WORK ORDER: Starting from the beginning of the records and running through the line containing "- transformer過", inclusive, rewrite those lines with "カラム" swapped for "列" and everything else left as it is. Leave the pictures out of the answer.

Dataset items
..........
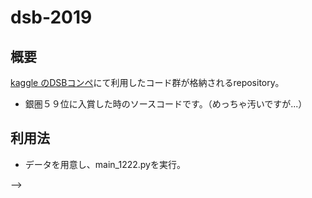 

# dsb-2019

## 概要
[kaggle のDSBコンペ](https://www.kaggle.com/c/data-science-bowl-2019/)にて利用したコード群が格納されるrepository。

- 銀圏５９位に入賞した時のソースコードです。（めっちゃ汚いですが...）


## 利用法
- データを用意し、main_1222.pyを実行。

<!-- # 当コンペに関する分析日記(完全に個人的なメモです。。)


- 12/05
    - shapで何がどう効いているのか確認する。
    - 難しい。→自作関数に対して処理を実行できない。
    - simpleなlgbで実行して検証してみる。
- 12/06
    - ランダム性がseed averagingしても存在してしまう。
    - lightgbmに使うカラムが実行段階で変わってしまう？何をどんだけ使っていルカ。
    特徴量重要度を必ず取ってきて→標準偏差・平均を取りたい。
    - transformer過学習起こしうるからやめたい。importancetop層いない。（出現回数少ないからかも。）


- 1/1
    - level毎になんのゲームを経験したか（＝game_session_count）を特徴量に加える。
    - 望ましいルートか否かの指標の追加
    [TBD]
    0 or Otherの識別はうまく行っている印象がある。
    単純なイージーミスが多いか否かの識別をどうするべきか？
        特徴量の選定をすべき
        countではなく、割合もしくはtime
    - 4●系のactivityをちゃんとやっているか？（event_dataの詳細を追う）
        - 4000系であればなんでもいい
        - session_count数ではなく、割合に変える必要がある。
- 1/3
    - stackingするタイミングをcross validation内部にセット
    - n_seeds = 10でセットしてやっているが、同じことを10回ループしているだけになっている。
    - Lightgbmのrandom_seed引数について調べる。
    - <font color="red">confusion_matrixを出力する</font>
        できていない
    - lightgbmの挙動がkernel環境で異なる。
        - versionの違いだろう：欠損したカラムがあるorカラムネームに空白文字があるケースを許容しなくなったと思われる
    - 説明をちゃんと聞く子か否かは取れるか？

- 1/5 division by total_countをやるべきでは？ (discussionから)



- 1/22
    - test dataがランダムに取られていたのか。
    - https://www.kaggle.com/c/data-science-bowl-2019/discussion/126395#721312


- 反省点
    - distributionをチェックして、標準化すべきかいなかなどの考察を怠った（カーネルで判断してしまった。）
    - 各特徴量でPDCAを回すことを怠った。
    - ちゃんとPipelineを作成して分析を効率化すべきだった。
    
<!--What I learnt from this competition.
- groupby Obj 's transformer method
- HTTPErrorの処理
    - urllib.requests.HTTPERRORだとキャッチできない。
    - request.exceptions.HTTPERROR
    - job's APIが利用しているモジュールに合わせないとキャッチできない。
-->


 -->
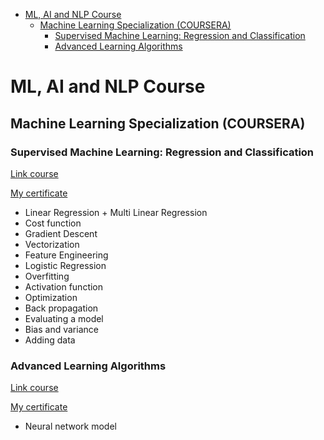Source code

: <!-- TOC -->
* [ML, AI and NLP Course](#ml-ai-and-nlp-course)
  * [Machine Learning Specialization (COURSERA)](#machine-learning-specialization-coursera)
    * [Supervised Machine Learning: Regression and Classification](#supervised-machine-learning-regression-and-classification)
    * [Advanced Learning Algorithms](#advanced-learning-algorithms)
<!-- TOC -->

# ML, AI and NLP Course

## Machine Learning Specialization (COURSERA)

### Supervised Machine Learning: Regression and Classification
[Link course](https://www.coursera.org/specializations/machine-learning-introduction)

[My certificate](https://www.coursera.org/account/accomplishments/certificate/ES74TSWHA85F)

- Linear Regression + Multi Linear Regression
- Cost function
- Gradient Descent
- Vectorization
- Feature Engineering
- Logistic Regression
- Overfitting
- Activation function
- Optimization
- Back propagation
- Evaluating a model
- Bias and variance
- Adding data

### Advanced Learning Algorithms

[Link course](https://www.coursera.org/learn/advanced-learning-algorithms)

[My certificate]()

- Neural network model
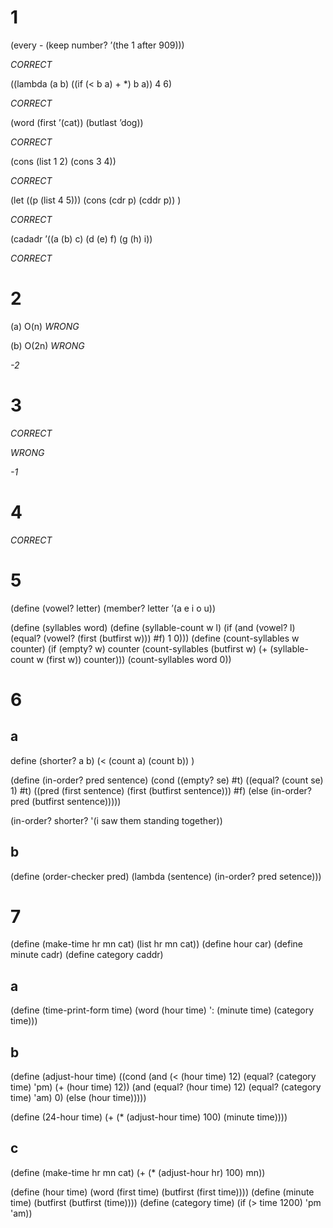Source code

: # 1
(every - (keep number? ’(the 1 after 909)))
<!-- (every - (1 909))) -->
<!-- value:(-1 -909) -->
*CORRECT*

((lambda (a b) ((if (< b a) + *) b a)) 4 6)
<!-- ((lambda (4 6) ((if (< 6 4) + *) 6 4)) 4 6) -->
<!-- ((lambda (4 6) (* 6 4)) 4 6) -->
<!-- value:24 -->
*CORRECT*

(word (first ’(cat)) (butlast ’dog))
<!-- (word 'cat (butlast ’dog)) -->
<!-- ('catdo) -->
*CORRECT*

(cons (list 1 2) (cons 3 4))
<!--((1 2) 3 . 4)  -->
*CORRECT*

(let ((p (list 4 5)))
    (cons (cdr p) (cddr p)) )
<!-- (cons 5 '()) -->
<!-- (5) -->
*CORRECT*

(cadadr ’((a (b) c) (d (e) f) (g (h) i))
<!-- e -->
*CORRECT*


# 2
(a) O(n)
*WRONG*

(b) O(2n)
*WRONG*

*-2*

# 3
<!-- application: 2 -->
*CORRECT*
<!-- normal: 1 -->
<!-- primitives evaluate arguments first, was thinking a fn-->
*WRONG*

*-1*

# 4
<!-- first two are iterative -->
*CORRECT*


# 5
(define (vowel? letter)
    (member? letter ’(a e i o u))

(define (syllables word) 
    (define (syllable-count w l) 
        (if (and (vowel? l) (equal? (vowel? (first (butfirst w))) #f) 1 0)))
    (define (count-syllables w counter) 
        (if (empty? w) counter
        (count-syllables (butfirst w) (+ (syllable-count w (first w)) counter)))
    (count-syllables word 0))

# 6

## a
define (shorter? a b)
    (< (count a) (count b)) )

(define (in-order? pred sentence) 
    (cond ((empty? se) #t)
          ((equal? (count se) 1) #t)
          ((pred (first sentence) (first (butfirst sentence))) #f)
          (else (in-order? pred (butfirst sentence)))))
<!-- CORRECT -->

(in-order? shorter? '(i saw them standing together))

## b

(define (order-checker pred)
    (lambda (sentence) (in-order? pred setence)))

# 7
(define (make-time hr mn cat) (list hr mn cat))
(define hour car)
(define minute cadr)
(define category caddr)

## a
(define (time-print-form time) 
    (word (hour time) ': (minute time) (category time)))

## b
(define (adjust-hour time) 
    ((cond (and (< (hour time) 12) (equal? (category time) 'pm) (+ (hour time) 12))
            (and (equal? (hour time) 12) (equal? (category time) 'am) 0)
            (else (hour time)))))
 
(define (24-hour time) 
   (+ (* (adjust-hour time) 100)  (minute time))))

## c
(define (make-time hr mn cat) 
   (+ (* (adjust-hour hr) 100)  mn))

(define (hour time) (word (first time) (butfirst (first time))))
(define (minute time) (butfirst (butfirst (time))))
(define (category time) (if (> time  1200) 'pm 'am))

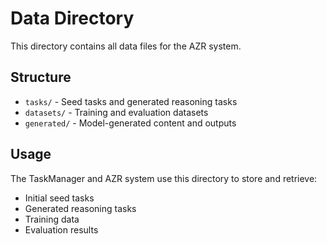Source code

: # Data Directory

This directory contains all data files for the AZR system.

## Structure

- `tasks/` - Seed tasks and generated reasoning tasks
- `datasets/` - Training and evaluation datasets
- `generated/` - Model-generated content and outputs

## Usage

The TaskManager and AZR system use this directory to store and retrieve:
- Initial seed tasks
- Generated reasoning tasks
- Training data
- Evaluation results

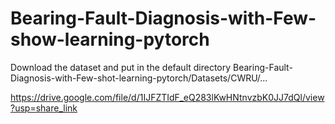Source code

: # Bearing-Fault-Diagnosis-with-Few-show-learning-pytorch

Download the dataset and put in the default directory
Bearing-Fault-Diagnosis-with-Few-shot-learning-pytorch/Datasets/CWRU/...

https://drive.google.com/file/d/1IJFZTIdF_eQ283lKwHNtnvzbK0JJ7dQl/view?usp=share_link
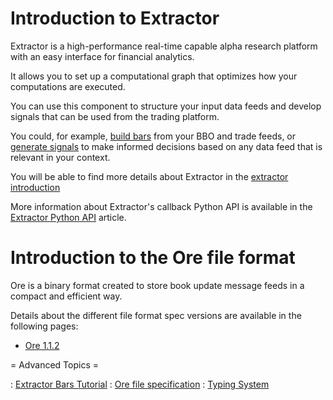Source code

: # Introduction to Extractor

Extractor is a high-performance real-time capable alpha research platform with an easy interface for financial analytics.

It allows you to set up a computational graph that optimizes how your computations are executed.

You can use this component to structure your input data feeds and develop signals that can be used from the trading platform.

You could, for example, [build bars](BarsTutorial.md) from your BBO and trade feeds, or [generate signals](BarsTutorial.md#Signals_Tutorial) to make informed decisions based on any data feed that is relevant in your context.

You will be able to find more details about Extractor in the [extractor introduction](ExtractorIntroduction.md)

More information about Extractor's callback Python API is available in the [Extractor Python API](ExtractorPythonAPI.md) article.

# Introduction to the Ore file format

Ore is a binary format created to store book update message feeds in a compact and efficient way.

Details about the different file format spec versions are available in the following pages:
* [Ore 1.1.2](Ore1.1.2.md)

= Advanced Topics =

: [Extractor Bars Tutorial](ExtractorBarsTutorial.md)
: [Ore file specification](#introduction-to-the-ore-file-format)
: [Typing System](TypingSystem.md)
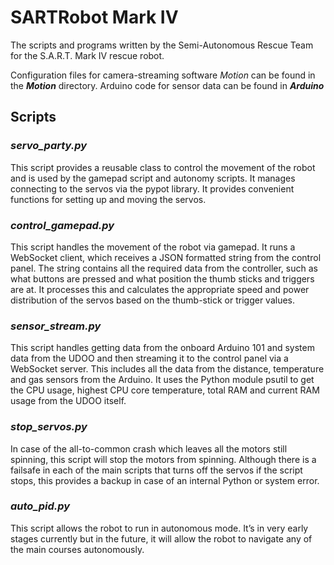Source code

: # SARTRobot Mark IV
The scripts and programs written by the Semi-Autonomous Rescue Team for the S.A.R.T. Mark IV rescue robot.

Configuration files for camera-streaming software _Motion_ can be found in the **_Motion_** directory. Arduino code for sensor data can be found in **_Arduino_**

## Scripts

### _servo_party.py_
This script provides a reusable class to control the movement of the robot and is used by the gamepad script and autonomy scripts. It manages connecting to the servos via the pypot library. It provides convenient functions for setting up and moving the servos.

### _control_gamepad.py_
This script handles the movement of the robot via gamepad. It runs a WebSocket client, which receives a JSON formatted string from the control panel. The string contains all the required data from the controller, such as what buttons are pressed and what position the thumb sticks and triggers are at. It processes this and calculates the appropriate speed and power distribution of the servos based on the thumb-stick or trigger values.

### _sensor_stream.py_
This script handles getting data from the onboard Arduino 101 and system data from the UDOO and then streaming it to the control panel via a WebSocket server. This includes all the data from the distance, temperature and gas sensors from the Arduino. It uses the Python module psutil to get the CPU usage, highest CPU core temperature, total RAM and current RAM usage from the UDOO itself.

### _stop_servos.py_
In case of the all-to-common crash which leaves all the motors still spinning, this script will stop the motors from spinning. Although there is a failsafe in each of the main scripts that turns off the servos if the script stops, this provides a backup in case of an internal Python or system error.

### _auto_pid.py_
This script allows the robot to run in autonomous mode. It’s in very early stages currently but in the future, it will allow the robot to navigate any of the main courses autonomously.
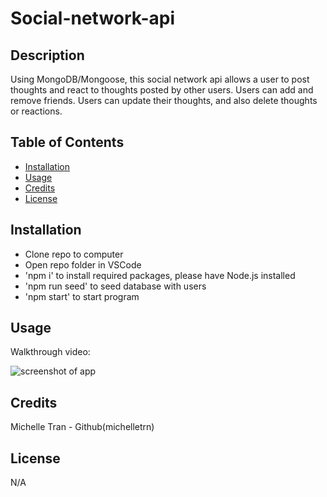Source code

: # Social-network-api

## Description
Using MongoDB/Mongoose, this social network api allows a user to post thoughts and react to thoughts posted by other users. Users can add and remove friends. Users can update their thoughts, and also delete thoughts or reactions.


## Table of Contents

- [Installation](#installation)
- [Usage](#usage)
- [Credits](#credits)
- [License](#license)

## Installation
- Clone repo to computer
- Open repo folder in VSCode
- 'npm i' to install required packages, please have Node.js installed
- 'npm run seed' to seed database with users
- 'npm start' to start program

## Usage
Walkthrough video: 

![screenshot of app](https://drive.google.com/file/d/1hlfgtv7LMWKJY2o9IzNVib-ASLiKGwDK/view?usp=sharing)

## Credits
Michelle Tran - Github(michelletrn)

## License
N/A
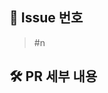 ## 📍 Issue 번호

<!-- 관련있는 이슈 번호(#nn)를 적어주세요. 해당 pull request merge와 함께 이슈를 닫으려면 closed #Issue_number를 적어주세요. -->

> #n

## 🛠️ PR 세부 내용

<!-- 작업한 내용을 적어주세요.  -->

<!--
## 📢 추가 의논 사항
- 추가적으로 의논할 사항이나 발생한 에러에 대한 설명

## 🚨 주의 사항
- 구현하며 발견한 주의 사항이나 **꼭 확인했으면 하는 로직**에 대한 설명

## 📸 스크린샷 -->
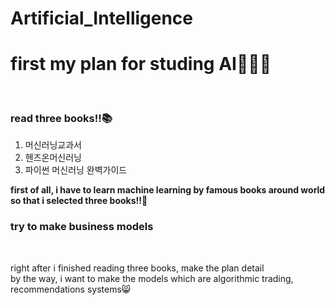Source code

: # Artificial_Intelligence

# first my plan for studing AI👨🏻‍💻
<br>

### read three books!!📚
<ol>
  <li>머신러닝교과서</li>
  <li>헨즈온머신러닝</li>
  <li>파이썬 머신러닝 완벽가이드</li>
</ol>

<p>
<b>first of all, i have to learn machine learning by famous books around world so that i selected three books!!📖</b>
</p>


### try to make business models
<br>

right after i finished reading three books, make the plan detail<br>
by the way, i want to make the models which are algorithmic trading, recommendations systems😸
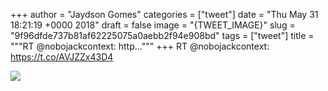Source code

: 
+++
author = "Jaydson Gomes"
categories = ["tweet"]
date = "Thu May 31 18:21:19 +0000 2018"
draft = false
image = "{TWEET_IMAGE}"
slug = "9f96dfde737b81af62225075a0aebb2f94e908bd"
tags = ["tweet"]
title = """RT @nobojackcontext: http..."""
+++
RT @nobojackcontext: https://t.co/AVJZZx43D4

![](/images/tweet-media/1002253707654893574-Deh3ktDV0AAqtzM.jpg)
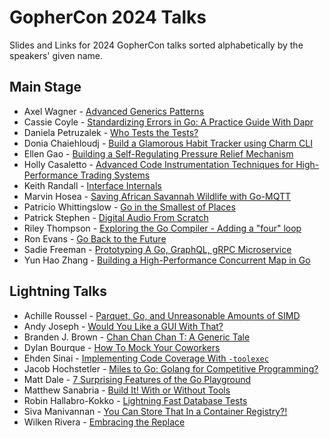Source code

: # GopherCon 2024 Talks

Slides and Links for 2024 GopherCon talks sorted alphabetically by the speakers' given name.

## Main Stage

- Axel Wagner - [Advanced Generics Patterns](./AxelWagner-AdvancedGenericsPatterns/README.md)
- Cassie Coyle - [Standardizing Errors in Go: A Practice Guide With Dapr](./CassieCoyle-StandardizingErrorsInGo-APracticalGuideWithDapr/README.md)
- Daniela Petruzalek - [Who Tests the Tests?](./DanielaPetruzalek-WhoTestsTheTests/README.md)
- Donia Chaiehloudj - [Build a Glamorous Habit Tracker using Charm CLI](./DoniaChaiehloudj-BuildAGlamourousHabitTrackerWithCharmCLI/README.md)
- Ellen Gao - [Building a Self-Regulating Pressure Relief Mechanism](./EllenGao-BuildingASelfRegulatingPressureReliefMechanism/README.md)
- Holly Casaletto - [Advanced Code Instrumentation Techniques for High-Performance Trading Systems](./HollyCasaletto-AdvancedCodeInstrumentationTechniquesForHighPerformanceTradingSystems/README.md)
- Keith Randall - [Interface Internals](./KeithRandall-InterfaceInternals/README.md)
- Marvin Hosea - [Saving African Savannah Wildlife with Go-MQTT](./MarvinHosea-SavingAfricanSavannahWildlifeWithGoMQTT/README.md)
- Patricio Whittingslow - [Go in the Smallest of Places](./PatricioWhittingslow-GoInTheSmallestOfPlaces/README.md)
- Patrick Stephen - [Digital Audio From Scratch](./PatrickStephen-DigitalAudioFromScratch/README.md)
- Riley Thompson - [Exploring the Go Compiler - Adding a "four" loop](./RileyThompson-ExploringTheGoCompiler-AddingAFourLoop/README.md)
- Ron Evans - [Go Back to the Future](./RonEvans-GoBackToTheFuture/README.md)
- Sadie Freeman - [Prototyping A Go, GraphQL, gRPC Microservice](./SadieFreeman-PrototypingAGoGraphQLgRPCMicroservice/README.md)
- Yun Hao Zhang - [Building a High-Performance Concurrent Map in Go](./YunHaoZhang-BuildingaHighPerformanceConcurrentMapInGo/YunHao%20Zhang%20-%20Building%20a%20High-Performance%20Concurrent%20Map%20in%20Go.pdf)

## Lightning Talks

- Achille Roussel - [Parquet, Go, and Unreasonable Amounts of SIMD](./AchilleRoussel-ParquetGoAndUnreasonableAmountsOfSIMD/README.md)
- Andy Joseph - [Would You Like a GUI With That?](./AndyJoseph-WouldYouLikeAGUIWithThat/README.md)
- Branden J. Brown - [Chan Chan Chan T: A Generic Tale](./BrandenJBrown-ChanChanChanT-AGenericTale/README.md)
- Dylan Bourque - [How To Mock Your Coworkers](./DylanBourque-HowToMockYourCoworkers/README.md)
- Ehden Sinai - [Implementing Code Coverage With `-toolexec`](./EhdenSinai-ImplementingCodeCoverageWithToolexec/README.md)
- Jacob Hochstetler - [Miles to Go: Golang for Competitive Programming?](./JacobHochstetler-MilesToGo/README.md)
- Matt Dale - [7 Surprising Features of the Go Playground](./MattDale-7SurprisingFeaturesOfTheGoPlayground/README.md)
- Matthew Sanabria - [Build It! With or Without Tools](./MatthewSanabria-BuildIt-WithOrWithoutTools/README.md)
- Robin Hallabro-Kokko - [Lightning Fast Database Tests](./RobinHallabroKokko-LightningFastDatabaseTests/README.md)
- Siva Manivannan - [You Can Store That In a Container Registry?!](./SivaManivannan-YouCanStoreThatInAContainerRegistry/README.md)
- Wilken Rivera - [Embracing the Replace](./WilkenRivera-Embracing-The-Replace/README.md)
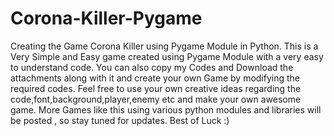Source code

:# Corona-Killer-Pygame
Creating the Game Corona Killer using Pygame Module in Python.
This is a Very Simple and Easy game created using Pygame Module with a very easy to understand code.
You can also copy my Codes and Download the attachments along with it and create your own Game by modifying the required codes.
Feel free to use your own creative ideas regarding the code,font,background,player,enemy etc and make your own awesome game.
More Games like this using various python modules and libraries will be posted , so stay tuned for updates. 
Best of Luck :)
..........
RESULT FOR THIS EXERCISE:
# dsb-2019

## 概要
[kaggle のDSBコンペ](https://www.kaggle.com/c/data-science-bowl-2019/)にて利用したコード群が格納されるrepository。

- 銀圏５９位に入賞した時のソースコードです。（めっちゃ汚いですが...）


## 利用法
- データを用意し、main_1222.pyを実行。

<!-- # 当コンペに関する分析日記(完全に個人的なメモです。。)


- 12/05
    - shapで何がどう効いているのか確認する。
    - 難しい。→自作関数に対して処理を実行できない。
    - simpleなlgbで実行して検証してみる。
- 12/06
    - ランダム性がseed averagingしても存在してしまう。
    - lightgbmに使う列が実行段階で変わってしまう？何をどんだけ使っていルカ。
    特徴量重要度を必ず取ってきて→標準偏差・平均を取りたい。
    - transformer過学習起こしうるからやめたい。importancetop層いない。（出現回数少ないからかも。）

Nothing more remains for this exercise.